[To do]:
**a)** Using the passage on jokes about the WPA, answer each question below. Mark your answers (i), (ii) and (iii) to match.
(i) How many members were barred by the American Federation of Actors' resolution from making WPA jokes before paying audiences?
(ii) Which record company withdrew the song "W.P.A." from the market, and when did it announce this?
(iii) What was the cost of the Brooklyn fire hydrant project?
**b)** Continue the passage on jokes about the WPA from the point where it stops.
* begin Document segment *
In the months before war broke out in Europe, the regrowth of the WPA as a result of the Roosevelt recession had triggered a resumption of the wisecracks that had been a feature of the 1936 presidential race. Some went to great lengths to be funny. During construction of the Aquatic Park in San Francisco, jokesters told of WPA carpenters discarding half their nails because the heads were on the wrong end, until supervisors issued instructions to save them since they could be used later when work shifted to the other side of the building. The do-nothing WPA as an example of suspended animation was another popular theme: one old fellow asks another his age. “Eighty-four,” says the other. “I would have been eighty-six, but I was on WPA for two years.”

This brand of humor persisted in nightclubs and on the vaudeville circuit until it reached the point where the workers who were the butt of the jokes started feeling sorry for themselves. Their complaints reached the American Federation of Actors, which in March adopted a resolution prohibiting its 10,000 members from using witticisms about the WPA and WPA workers in front of paying audiences. “The WPA joke is a very great injustice,” said federation executive Ralph Whitehead, and compared it to a joke at a funeral. The heads of Actors’ Equity and the Associated Actors and Artistes of America, when asked if they would join the ban, said they sympathized but didn’t want to put shackles on their members’ humor.

In rare instances the WPA even displayed an ability to laugh at itself. The Theatre Project turned the tables in a lighthearted revue called “Sing for Your Supper,” which featured a skit in which the actors sang and danced as they leaned on miniature shovels. But the jokes, of course, persisted, along with other barbs. A year after workers found laugh lines about the WPA unfunny, Louis Armstrong and the Mills Brothers had a hit with a Jesse Stone song entitled “W.P.A.,” which rhymed the old shovel-leaning charges and put them to a foxtrot beat featuring Armstrong’s trumpet:

Sleep while you work while you rest while you play
Lean on your shovel to pass the time away

The three major radio networks banned play of the song on the grounds that it was in “bad taste,” and the complaints eventually reached Decca Records, which in the summer of 1940 announced it was withdrawing the record from the market.

But it was certainly hard not to laugh at—and with—some of the more far-fetched projects. The straitlaced Brehon Somervell, head of the WPA in New York City, defended its “record for good work” against the jokes, but in November 1938 he revealed that a $103,339 project to repair fire hydrants in Brooklyn would include painting and stenciling them and topping them off with shiny aluminum domes. “Brooklyn’s Fire Hydrants to Be Glorified by WPA,” chortled a headline in the
Brooklyn Eagle.
* end Document segment *
* begin Given records *
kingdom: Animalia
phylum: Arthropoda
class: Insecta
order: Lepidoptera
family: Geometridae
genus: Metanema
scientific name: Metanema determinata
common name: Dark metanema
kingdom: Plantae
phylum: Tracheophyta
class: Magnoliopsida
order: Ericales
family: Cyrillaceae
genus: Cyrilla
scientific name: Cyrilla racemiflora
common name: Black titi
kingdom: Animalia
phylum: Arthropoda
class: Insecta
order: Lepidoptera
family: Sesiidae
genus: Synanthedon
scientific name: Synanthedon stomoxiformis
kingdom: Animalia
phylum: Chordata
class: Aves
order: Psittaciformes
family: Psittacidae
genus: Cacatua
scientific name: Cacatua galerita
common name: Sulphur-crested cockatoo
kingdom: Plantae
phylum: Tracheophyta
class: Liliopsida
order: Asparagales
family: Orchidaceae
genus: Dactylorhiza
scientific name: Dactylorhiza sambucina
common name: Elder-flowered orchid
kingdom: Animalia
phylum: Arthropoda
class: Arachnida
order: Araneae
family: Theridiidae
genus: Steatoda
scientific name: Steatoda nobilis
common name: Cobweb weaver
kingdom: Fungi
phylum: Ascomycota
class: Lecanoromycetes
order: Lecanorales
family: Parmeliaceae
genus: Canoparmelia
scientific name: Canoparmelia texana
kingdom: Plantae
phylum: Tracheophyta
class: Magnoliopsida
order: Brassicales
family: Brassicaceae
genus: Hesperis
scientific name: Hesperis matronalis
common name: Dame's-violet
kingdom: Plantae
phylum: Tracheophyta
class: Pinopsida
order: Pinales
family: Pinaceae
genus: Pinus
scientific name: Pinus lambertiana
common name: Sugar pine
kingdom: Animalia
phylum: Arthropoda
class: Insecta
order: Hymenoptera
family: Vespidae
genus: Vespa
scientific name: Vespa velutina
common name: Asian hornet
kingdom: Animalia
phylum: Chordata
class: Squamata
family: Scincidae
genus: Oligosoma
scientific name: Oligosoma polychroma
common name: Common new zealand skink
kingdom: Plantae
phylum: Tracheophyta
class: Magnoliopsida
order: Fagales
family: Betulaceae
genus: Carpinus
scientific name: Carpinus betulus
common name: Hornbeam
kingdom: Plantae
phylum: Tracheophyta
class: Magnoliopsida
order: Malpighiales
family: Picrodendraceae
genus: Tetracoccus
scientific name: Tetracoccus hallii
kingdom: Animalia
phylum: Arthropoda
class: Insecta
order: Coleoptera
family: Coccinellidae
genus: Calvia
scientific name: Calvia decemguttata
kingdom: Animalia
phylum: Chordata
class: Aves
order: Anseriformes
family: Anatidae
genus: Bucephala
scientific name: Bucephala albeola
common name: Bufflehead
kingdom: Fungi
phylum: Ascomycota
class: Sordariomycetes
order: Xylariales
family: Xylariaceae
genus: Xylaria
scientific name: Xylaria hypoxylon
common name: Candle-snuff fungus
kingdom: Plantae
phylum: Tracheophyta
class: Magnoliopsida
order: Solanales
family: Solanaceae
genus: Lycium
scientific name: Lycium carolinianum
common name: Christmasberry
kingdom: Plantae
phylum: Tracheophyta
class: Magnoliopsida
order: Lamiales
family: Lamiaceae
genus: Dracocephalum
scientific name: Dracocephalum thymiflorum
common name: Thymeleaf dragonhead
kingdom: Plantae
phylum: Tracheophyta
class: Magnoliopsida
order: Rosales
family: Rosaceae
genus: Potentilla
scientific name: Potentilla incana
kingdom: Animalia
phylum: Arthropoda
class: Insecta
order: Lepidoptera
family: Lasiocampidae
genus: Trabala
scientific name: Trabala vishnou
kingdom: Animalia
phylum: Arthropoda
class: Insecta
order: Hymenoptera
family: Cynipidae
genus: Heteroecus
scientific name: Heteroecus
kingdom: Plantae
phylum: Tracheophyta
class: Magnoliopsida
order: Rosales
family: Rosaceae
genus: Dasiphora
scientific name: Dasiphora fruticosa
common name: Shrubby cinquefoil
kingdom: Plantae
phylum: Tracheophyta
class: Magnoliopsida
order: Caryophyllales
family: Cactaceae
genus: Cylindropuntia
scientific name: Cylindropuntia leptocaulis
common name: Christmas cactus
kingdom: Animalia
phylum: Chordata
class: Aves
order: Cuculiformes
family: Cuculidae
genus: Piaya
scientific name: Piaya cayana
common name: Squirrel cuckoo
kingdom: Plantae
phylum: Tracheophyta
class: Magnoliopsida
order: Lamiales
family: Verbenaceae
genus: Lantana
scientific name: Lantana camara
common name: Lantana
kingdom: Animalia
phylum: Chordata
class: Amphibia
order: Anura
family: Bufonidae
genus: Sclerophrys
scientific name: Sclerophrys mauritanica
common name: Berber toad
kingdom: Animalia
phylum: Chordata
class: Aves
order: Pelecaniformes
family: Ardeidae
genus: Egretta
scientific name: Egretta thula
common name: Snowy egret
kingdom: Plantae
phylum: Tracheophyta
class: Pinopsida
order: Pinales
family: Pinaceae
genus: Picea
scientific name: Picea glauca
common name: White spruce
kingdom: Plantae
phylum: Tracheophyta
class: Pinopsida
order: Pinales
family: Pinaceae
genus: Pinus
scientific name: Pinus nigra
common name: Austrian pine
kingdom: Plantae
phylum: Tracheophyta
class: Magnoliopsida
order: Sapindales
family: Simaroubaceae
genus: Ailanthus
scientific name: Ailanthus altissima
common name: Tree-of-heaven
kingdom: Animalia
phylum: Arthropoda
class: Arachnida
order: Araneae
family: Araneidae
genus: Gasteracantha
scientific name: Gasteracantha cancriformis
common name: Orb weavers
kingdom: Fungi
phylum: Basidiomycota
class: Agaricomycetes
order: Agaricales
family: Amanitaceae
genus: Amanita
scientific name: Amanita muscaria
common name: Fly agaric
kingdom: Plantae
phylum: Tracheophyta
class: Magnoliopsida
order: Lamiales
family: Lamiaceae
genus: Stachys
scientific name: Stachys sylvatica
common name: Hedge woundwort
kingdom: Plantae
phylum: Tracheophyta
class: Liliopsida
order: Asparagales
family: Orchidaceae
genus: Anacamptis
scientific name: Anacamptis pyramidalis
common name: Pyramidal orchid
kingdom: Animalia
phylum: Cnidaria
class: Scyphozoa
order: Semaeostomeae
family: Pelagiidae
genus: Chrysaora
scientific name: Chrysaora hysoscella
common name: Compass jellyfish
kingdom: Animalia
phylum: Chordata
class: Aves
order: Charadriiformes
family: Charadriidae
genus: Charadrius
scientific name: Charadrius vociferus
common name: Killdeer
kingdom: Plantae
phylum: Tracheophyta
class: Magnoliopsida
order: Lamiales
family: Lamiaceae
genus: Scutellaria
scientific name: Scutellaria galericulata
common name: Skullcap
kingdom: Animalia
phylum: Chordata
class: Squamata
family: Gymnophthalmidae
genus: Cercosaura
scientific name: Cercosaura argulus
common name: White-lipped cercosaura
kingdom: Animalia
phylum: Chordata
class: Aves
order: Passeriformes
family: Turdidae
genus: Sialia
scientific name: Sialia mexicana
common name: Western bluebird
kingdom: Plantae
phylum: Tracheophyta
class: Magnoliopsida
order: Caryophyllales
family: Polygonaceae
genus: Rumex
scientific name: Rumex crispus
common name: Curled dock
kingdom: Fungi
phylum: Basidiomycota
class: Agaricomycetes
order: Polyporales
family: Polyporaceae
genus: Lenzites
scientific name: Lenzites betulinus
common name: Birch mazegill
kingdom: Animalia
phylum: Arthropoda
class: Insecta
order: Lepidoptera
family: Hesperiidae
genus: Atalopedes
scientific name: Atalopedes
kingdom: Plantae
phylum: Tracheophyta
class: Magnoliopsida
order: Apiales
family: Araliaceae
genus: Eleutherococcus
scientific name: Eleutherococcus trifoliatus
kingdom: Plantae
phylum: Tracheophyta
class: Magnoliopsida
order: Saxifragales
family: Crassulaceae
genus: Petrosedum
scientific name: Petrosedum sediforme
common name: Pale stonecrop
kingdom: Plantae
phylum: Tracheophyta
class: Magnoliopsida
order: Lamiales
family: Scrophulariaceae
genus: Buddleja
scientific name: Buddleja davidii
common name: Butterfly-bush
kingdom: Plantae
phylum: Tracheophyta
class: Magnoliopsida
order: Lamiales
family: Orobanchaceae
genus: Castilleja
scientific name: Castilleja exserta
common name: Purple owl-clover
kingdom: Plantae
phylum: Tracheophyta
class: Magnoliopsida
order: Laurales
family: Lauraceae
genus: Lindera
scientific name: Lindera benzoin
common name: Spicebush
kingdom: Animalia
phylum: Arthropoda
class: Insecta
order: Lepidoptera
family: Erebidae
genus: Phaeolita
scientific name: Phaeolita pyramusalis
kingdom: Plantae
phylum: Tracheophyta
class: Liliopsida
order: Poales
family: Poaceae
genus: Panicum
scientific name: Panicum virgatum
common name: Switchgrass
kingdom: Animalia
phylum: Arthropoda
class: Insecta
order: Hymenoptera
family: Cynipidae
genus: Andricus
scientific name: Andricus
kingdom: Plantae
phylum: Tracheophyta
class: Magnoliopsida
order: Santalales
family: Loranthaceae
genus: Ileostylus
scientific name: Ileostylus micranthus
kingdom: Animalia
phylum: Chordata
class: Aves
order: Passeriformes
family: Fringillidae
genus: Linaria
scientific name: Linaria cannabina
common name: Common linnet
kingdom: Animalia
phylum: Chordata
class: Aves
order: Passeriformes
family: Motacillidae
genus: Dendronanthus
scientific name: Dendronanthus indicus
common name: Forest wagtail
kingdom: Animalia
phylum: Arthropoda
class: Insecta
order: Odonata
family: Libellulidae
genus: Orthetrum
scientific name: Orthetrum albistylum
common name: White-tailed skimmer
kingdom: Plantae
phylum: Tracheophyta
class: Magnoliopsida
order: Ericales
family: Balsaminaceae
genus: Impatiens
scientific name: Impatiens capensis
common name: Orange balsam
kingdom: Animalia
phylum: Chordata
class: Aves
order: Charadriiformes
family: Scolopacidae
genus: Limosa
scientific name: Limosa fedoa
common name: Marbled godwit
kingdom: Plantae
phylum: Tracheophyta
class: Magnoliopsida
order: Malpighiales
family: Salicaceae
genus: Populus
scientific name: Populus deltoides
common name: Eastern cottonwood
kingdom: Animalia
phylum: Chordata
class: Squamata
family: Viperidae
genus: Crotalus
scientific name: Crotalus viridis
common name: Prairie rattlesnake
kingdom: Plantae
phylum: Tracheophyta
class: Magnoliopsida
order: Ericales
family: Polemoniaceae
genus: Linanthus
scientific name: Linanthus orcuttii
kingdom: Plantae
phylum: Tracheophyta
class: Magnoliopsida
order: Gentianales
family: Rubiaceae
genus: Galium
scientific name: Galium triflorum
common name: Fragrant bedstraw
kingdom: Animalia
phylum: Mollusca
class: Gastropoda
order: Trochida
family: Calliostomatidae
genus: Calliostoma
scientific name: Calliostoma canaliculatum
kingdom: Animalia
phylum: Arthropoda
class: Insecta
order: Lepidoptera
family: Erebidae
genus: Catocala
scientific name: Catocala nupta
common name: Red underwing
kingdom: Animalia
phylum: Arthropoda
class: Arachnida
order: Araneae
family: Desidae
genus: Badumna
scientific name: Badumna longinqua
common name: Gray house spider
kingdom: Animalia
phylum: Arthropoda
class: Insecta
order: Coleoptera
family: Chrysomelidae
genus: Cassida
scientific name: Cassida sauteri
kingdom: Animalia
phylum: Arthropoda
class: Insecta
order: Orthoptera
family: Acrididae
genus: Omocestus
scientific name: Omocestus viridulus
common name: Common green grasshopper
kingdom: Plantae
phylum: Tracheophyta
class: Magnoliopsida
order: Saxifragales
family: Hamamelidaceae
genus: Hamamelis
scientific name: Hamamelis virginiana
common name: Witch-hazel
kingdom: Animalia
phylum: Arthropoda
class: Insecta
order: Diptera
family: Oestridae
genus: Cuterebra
* end Given records *
[Exercise responses]:
**a)**
(i) 10,000 members
(ii) Decca Records, in the summer of 1940
(iii) $103,339

**b)**
And how could the law-abiding citizens of Indianapolis be persuaded to visit a local fire station to submit themselves to voluntary fingerprinting by a WPA worker? By suggesting that they might bump their heads and suddenly become amnesiacs, forgetting who they were. That was actually one of the arguments for a joint Indianapolis police–WPA program that had been launched in December 1937. Set up with a $5,453 WPA grant, the fingerprinting scheme sent eighteen relief workers for police instruction, and then to four city fire stations that had been pressed into service for the program. Although some 3,000 “non-criminal” prints already were on file with the police, the early turnout for the WPA program was disappointing.

“Despite invitations to the public to have prints taken and filed, there has been little response,” reported the
Indianapolis News
. “Apparently the fact that fingerprinting was developed originally for use in identifying criminals makes it difficult for police to extend the service to people generally.”

Nonsense, said Lieutenant Albert G. Perrott of the Indianapolis police bureau of identification, who was coordinating the program with the WPA and had trained the workers. He said criminals had it all over law-abiding citizens because their fingerprints were on file. “If a criminal is picked up dead, they check his fingerprints, find out who he is and ship him home, and he gets a nice funeral—flowers and music and everything. In many cases, the honest citizen loses out completely in a case like this. They may never get the right name on his tombstone, if he ever gets one; he may land in the potter’s field or in a lime kiln. I understand they put ’em in a lime kiln in Chicago.” After all, 60,000 unidentified bodies were discovered in the country every year.

Criminal and non-criminal fingerprints would not be mixed, said Perrott. And women were reassured that fingerprints would not reveal their age: “Wrinkles may come, hair fall out and teeth disappear, but the fingerprints do not change through the years.” The only caution he offered them was that they should refrain from having manicures before they got their prints taken, because it took gasoline to get the ink off “and there goes your nail polish.”

Despite the lieutenant’s impressive salesmanship and ample local news coverage—“City ‘Awhorl!’” read one headline, clearly pleased with itself—that lured volunteers to the fire stations in the program’s first days, business quickly fell off, and the WPA fingerprinters, who were on duty from eleven in the morning to nine at night six days a week, were rarely called upon to apply their newfound skills. Other law enforcement agencies, including the New Orleans police department and the New York State Bureau of Identification, also employed WPA trainees to take and classify fingerprints, but none of these tried to lure citizens in to give prints voluntarily.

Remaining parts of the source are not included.